* Job: Each line that has the string "ÖĞRENCİLER" must be copied from the records below.

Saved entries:

══════════

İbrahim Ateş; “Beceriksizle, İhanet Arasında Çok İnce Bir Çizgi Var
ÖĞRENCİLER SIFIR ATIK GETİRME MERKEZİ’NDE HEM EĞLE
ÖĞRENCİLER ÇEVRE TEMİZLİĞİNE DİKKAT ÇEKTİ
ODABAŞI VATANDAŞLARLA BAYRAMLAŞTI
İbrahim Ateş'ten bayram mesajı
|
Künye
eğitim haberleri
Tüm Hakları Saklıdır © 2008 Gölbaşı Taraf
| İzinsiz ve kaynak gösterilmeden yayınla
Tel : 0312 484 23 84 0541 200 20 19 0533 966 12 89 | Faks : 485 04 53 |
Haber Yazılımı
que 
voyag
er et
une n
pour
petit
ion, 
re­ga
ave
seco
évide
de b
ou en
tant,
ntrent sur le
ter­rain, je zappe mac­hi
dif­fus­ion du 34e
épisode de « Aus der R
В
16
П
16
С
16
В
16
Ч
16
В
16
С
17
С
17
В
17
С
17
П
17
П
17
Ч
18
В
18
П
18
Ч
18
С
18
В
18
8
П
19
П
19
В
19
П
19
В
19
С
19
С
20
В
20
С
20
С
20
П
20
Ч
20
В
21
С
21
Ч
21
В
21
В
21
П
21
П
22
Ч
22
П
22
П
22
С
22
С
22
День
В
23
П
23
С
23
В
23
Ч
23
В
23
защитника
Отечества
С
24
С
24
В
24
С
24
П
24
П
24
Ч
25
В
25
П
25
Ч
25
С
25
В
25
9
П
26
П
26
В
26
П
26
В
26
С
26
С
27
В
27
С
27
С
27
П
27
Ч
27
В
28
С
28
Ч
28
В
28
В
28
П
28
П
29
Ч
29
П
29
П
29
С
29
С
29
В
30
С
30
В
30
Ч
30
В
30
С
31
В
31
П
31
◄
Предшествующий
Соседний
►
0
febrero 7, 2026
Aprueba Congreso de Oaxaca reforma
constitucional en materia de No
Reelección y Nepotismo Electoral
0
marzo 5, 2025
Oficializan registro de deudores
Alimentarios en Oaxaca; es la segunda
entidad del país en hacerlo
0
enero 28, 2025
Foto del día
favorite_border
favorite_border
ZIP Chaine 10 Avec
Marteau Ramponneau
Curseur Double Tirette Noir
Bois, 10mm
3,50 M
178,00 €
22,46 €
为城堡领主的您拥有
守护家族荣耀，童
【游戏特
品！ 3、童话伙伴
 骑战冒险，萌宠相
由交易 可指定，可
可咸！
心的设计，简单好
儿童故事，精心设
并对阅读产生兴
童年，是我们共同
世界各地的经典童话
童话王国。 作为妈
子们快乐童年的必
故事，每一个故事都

══════════

* Task response:
ÖĞRENCİLER SIFIR ATIK GETİRME MERKEZİ’NDE HEM EĞLE
ÖĞRENCİLER ÇEVRE TEMİZLİĞİNE DİKKAT ÇEKTİ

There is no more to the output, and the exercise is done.